**Activity list:**
[A] In two sentences, summarize the architectures notebook below.
[B] List every encoder that the architectures notebook below says the decoders will be combined with.
[C] Extend the architectures notebook below past its last line.

Document passage below:

# Architectures

The aim of this notebook is to test different encoder-decoder combinations.Based on the earlier results, we limited the decoders to two most successful ones:

- [Unet++](https://arxiv.org/pdf/1807.10165.pdf)
- [DeepLabV3](https://arxiv.org/abs/1706.05587)

These will now be combined with different encoders:
- [ResNet](https://arxiv.org/abs/1512.03385)
- [ResNeXt](https://arxiv.org/abs/1611.05431)
- [VGG](https://arxiv.org/abs/1409.1556)
- [EfficientNet](https://arxiv.org/abs/1905.11946)
- [Inception](https://arxiv.org/abs/1409.4842)

## Google Colab

The first cell will only be run in Google Colab, the second one locally as well.

In [2]:
import sys

IN_COLAB = 'google.colab' in sys.modules

if IN_COLAB:
    # noinspection PyUnresolvedReferences
    from google.colab import drive
    drive.mount('/content/drive')

End of Document passage.
Dataset section below:

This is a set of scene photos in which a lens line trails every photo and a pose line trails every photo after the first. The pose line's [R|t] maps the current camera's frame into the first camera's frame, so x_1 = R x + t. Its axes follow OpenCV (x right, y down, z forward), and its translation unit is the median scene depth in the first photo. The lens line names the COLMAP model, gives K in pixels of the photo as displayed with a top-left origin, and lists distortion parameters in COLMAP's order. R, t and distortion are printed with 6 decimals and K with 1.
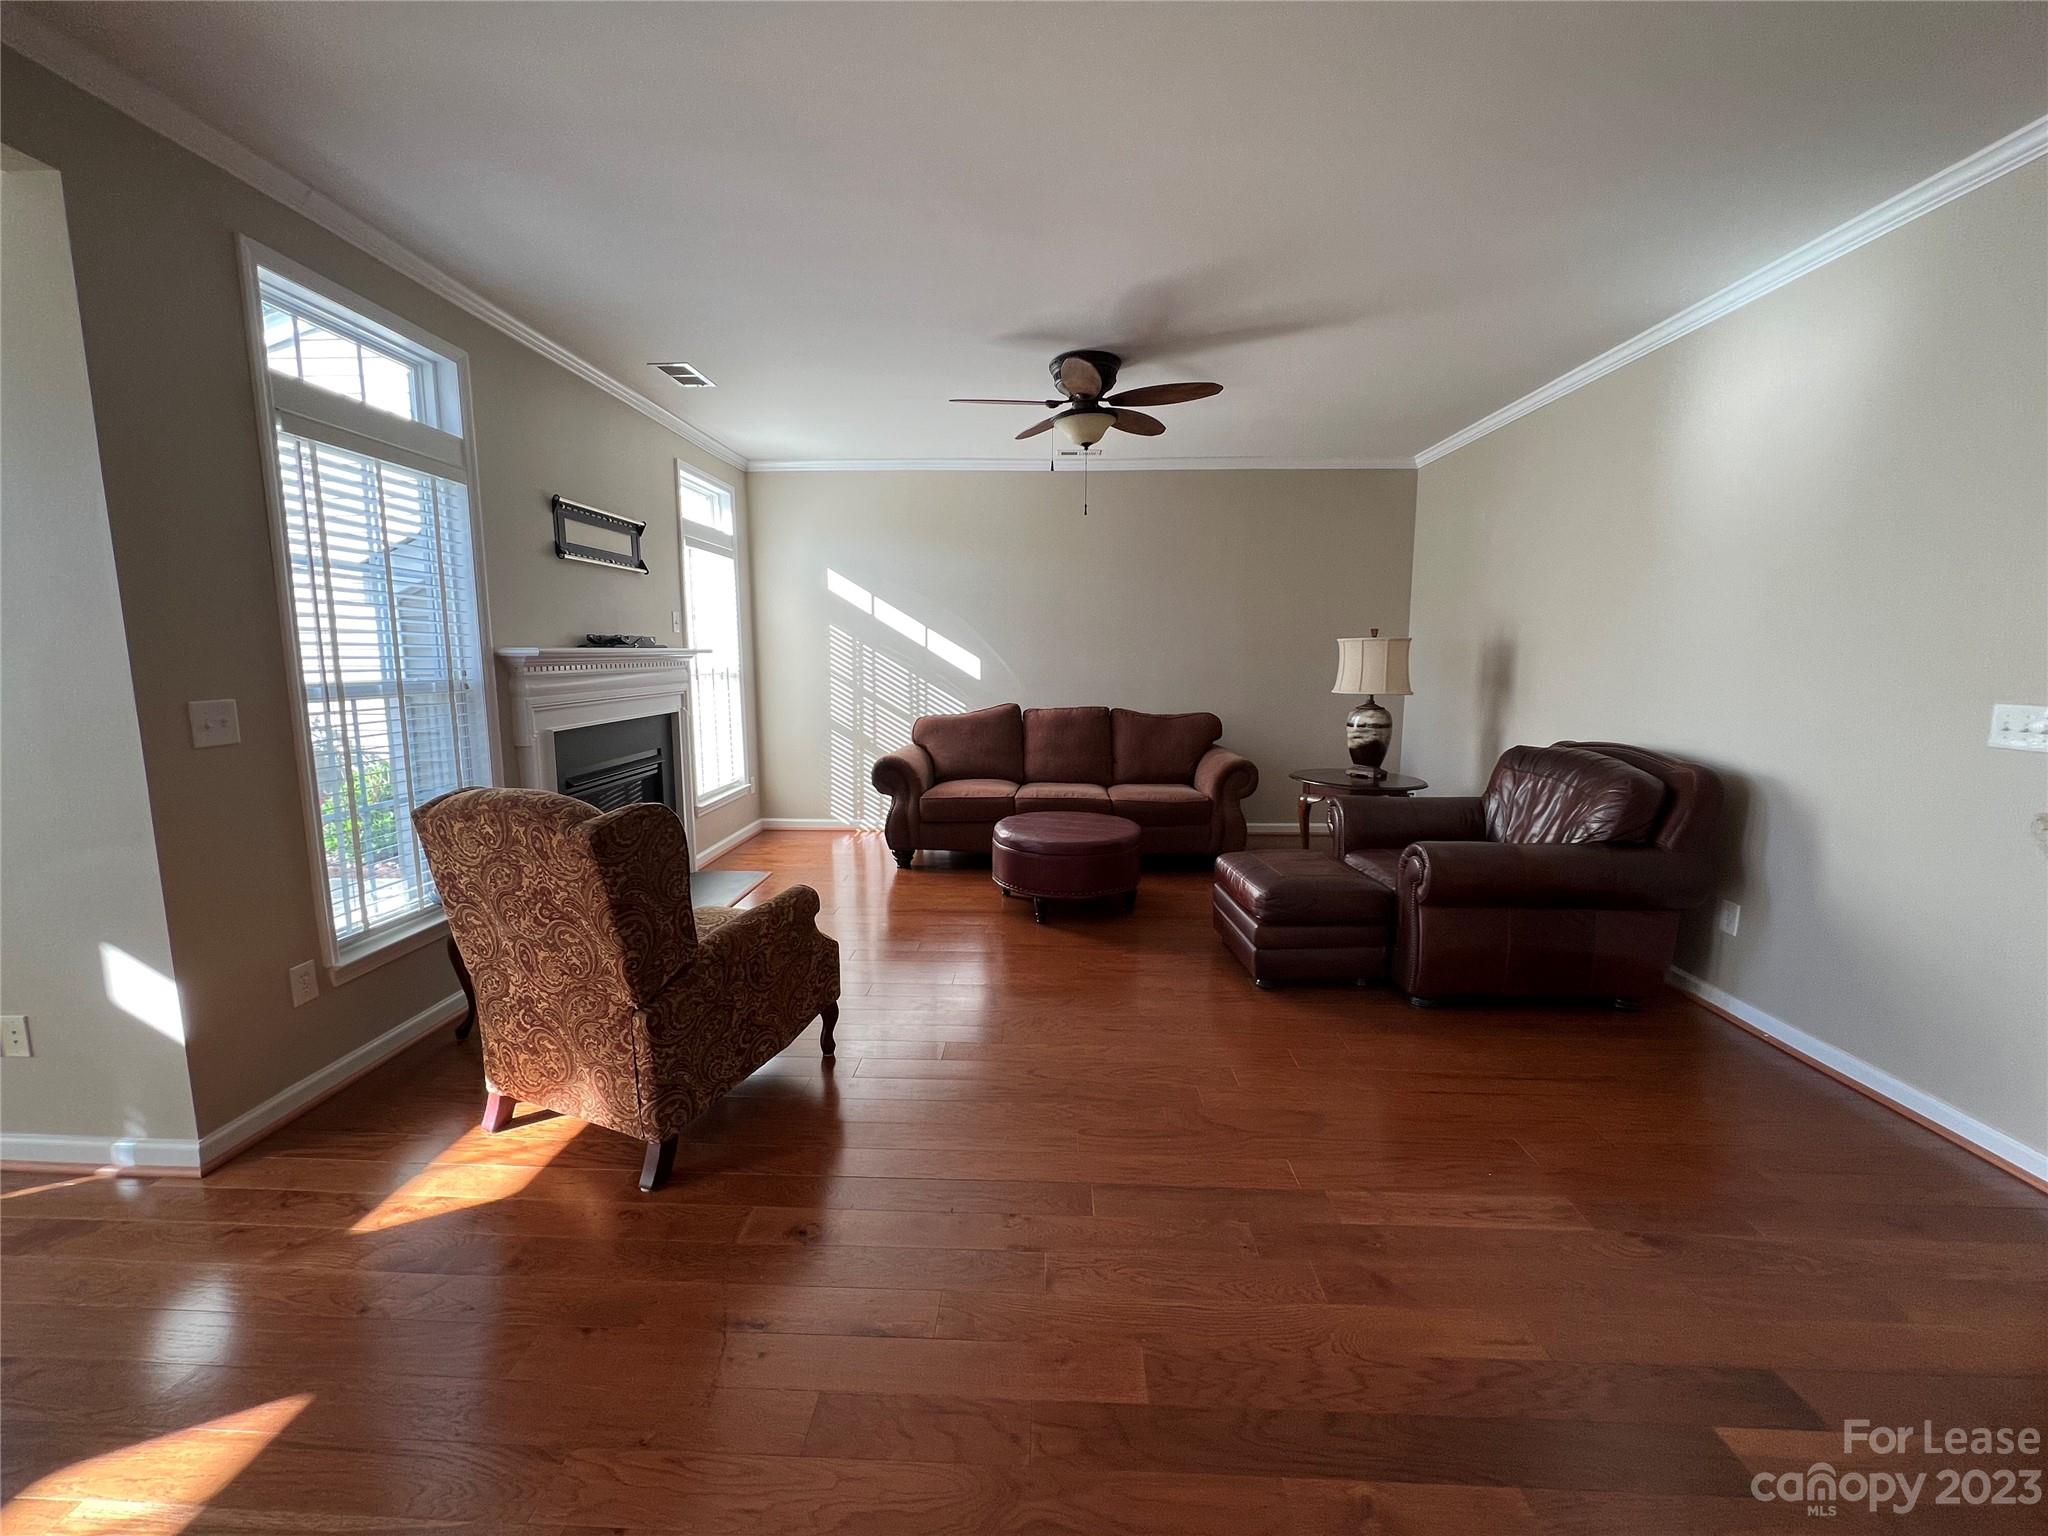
lens RADIAL K [[820.6, 0, 1010.1], [0, 820.6, 777.8], [0, 0, 1]] dist [0.000207, 0.000311]
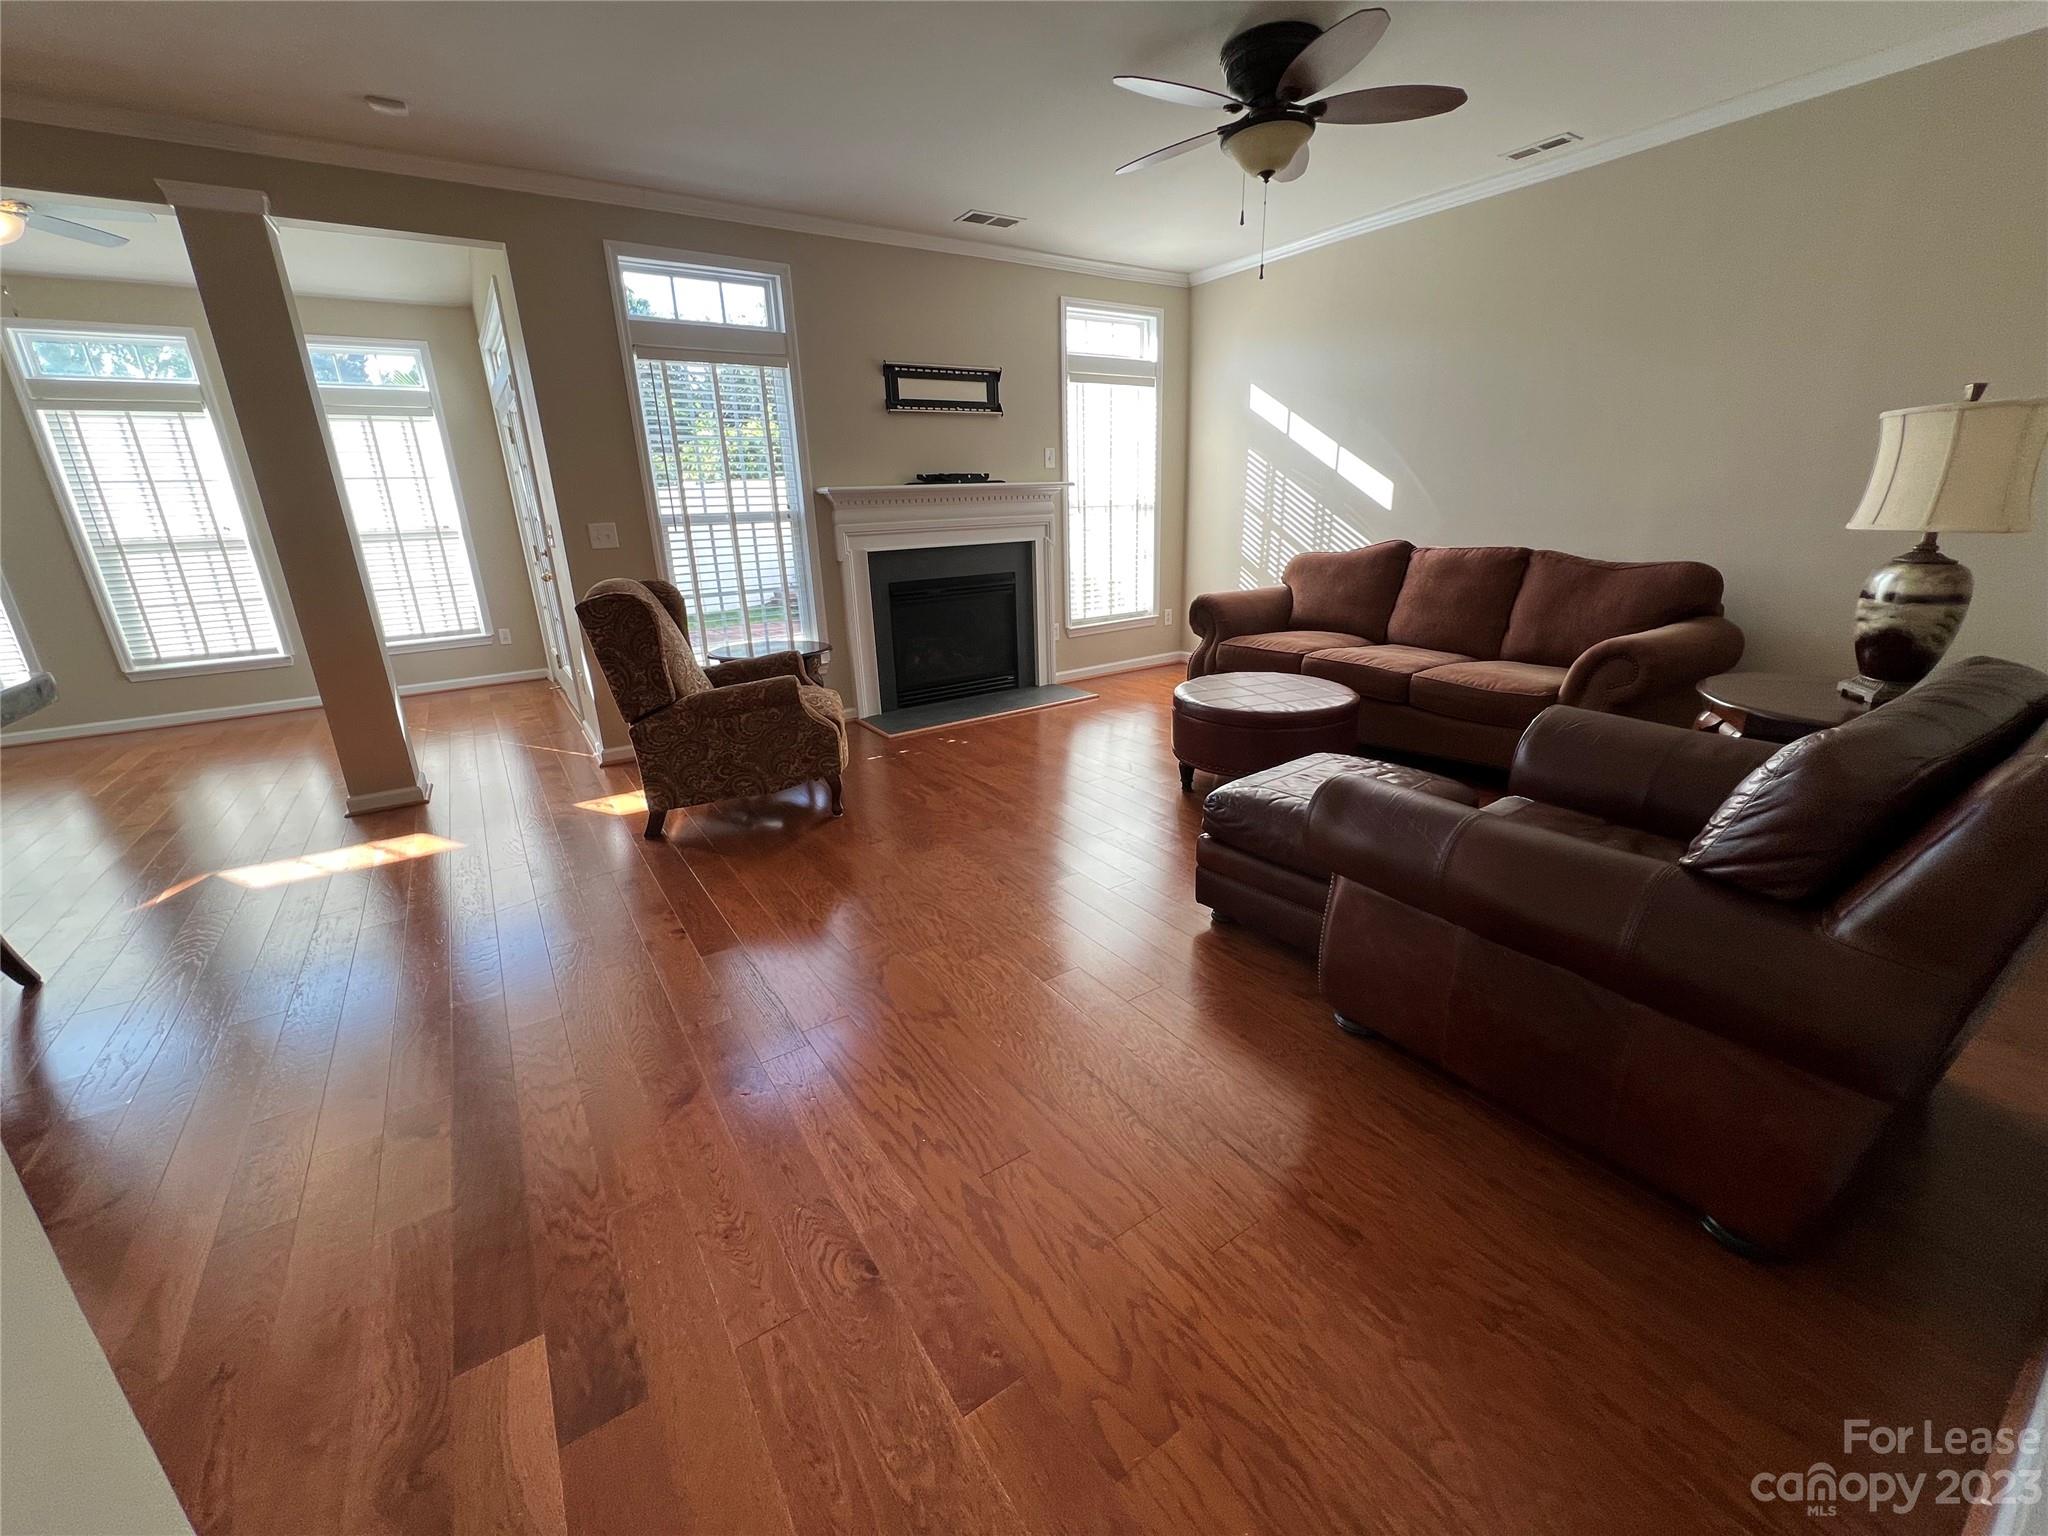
lens RADIAL K [[820.6, 0, 1013.3], [0, 820.6, 772.1], [0, 0, 1]] dist [0.000207, 0.000311]
pose [[0.598393, 0.235325, -0.765864, 0.522990], [-0.091020, 0.969671, 0.226832, -0.024638], [0.796016, -0.066026, 0.601664, 0.265410]]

End of Dataset section.

**Answers:**
[A] The notebook aims to test different encoder-decoder combinations, with the decoders limited, based on earlier results, to the two most successful ones: Unet++ and DeepLabV3. These decoders will be combined with the ResNet, ResNeXt, VGG, EfficientNet and Inception encoders.

[B]
- ResNet
- ResNeXt
- VGG
- EfficientNet
- Inception

[C]
In [3]:
import os
import glob

# let's keep this cell at the beginning for every notebook
# for more convenient training in Google Colab
def get_root_path(filename: str) -> str: 
    """Get root path based on notebook's name."""
    filepath = glob.glob(os.getcwd() + '/**/' + filename, recursive = True)[0]
    return os.path.dirname(os.path.dirname(filepath))

ROOT_PATH = get_root_path('backbones.ipynb')
sys.path.append(ROOT_PATH)

# go to the drive directory
os.chdir(ROOT_PATH) if IN_COLAB else None

## Imports

In [4]:
import os
import cv2
import torch

import albumentations as A
import segmentation_models_pytorch as smp

from sklearn.model_selection import KFold
from scripts.evaluation import EvaluationMonitor, get_best_f1_per_setup
from scripts.preprocessing import RoadDataset, split_data
from scripts.training import train_model, setup_seed
from torch.utils.data import DataLoader, SubsetRandomSampler

In [5]:
# necessary for downloading some of the models
import ssl
ssl._create_default_https_context = ssl._create_unverified_context

In [6]:
setup_seed(16)

## Data

In [5]:
# specify train directory
train_directory = os.path.join(ROOT_PATH, 'data', 'raw', 'train')

In [6]:
# image paths so that all the images are used for train dataset (no test set for cv due to small training set)
image_path_train, _, mask_path_train, _ = split_data(train_directory, test_size=0)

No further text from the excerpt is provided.